The infrastructure bill and the Democratic bench
Secretary of Transportation Pete Buttigieg had an opportunity to be a strong contender on the Democratic bench.
He is at home on paternity leave. It signals the wrong thing for him--and for Democrats.
What does anyone know about the infrastructure bill? We know it's a lot of money. We hear about price but not about the benefits--the bridges, tunnels, highway bypasses, and broadband coming our way. Democrats are making the number one classic mistake in sales: Letting the focus be all about price, not benefits.
Why aren't people barnstorming the country, selling infrastructure? Their not doing so sends a message of Democratic dysfunction.
Pete Buttigieg's biggest political branding problem isn't his homosexuality. It is that he is the exemplar of the White liberal upscale meritocracy wing that is pushing working people of all races away from Democrats. He could use this opportunity to re-focus his brand, and that of Democrats. Infrastructure is built by working people. It is hands-on and physical. Workers get dirty. These are the people Democrats are losing. Buttigieg could be doing a “50 states in 50 days” tour, selling the infrastructure bill in each of the 50 states. Someone needs to do it, and who better than the Secretary of Transportation?
Americans accept the idea that "it takes a thief to catch a thief." Trump said he could drain the swamp because he knew the swamp. FDR was a supposed "traitor to his class." A Harvard Rhodes Scholar can be the meritocracy "insider” who understands all too well the insularity of the professional classes, the impossibility of everyone going to graduate school, and the failure of trickle down.
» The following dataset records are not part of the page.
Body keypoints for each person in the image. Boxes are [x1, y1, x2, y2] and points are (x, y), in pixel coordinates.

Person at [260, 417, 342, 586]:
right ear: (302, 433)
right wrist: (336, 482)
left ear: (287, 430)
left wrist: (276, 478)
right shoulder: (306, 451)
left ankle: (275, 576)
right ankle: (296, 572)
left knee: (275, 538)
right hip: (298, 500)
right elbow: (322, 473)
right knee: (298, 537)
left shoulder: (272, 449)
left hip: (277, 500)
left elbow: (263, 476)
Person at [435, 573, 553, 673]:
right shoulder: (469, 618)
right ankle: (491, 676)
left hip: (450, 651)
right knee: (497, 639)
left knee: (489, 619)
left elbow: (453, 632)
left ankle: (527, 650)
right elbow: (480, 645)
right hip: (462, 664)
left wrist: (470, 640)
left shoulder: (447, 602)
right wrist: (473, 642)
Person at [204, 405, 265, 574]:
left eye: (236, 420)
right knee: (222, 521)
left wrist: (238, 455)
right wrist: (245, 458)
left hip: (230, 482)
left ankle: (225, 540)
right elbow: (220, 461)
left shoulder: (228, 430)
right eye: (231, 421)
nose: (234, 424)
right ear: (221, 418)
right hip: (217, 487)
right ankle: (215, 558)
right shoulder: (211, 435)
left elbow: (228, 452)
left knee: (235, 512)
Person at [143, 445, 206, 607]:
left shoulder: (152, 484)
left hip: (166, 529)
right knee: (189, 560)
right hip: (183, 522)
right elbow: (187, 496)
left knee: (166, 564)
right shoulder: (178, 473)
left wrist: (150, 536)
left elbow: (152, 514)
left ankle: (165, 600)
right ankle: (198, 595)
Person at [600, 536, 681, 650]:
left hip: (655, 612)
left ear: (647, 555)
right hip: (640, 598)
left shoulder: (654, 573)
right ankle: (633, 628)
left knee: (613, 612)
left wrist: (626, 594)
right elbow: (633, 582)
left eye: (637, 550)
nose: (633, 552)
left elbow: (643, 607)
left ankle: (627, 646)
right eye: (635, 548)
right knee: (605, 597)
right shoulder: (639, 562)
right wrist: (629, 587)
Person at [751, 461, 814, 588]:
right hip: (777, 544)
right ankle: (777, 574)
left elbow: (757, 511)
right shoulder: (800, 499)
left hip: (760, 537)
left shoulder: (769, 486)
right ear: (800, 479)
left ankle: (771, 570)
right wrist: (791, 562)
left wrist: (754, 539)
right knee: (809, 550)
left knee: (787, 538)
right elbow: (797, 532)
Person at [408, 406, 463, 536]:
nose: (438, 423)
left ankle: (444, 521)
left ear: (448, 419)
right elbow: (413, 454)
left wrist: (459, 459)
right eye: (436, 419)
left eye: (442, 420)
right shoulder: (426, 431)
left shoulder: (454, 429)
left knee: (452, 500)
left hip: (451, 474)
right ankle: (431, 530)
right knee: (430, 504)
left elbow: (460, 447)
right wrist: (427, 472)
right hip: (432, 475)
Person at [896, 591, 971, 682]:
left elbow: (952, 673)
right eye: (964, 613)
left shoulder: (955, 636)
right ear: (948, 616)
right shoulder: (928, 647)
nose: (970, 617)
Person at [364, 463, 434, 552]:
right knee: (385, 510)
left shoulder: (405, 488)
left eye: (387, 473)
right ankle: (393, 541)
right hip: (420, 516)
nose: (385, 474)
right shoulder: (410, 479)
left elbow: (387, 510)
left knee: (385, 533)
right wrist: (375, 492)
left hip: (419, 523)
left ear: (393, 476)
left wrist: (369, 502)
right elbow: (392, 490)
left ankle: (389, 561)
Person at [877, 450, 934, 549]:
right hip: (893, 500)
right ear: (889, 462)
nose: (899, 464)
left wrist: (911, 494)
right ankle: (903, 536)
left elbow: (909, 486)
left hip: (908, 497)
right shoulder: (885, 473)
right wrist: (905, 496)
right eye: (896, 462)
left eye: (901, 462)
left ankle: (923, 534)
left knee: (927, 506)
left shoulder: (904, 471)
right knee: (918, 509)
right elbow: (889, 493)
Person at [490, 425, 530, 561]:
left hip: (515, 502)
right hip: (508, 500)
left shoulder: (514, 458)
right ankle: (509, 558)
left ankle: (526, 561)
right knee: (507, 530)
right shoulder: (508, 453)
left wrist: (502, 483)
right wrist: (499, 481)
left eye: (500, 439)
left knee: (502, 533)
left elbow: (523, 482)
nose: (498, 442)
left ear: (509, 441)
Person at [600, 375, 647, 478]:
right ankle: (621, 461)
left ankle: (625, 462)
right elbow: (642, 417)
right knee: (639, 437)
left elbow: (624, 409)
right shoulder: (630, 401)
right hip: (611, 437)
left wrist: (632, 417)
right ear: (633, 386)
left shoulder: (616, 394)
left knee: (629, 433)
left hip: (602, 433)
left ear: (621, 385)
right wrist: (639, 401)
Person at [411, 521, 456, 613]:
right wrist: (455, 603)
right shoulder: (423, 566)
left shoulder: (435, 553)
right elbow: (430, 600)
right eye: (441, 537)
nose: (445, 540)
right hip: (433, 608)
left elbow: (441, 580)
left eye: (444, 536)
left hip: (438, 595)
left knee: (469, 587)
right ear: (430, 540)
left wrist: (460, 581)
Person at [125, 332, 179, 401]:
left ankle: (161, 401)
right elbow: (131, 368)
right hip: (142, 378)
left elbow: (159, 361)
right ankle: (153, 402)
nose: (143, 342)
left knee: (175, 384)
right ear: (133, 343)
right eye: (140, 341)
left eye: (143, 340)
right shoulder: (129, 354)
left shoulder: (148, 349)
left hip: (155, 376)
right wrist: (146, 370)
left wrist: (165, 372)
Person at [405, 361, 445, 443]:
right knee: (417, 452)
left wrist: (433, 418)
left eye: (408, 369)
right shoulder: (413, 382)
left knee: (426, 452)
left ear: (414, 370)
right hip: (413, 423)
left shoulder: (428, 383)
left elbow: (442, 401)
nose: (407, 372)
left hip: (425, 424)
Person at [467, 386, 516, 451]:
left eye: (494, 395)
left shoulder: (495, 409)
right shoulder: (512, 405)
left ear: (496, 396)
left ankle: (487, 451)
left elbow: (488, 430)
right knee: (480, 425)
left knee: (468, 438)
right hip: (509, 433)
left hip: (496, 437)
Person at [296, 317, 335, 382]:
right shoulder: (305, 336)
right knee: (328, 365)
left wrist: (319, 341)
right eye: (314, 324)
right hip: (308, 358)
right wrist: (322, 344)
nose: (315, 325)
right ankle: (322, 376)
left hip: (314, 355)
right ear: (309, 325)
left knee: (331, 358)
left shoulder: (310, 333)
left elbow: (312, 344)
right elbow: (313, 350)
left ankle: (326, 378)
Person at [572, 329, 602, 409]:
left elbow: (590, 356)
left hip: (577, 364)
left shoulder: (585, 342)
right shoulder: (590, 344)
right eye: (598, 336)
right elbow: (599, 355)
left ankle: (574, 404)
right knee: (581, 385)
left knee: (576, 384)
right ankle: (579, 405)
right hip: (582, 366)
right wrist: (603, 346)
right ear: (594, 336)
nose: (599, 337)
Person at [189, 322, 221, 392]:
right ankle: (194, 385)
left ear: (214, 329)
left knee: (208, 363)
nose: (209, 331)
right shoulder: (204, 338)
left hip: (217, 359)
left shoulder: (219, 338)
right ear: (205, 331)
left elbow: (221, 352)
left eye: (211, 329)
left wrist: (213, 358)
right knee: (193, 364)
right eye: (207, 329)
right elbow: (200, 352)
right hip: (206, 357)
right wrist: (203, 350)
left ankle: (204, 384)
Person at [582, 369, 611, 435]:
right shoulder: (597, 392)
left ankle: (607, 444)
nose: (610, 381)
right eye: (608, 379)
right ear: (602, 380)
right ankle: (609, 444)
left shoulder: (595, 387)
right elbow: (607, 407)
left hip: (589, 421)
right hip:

He could run against privilege, legacy admissions, good old boy networks, and tax-free inherited wealth.
In a “50 states in 50 days” tour Buttigieg could be praising Biden's steady leadership. Biden needs somebody to do that, and the infrastructure package gives Buttigieg an example of "Scranton Joe" Biden's practical empathy for working people. Buttigieg makes himself look good by making Biden look good, because Buttigieg has the rhetorical ability to tie things together in an overarching message of progress--something beyond Biden's skillset. Biden isn’t out selling. Harris isn’t doing it, either. Schumer and Pelosi are busy doing legislative sausage-making. Buttigieg would be the visible articulate Democrat on a national stage telling the Democratic story. That makes him Biden's heir.
I like maternal and paternal leave. It is compassionate. It is necessary in many cases. Buttigieg should praise it--and then not have taken much of it. Two months of paternity leave is not a requirement. It's an option. His country called. He has a mission of national importance on hold.
His paternity leave sends an indelible message. He could have spent these two months getting to a different state four days a week. Sure, be home weekends and hold your babies. But then go back out on the road to tell the nation what it is getting from its trillion-dollar investment. People in our armed forces sacrifice family time, away for a year at a time. Truck drivers go on the road. Construction workers go away on jobs. Front-line people in "essential" jobs had to scramble with day care and children at home during this COVID era. Juggling work and family is what working people do.
Instead, Buttigieg demonstrates the life that prosperous, privileged elites get to live. He has a prestigious job that pays well that he can do by phone and video from home, where he knows the boss personally, and the boss says "ok, sure.” Having an indulgent boss is a privilege. Working remotely is privilege. To the working people drifting from the Democratic Party, two months paternity leave is unmistakable body language of elite privilege. That marks him as "other."
I love how Buttigieg handles himself on Fox News. He is an extraordinary talent. But he had a job to do being a national spokesperson for the most popular thing Democrats are doing, and he isn't out there--a big lost opportunity for him.
Neither is anyone else--a big lost opportunity for America.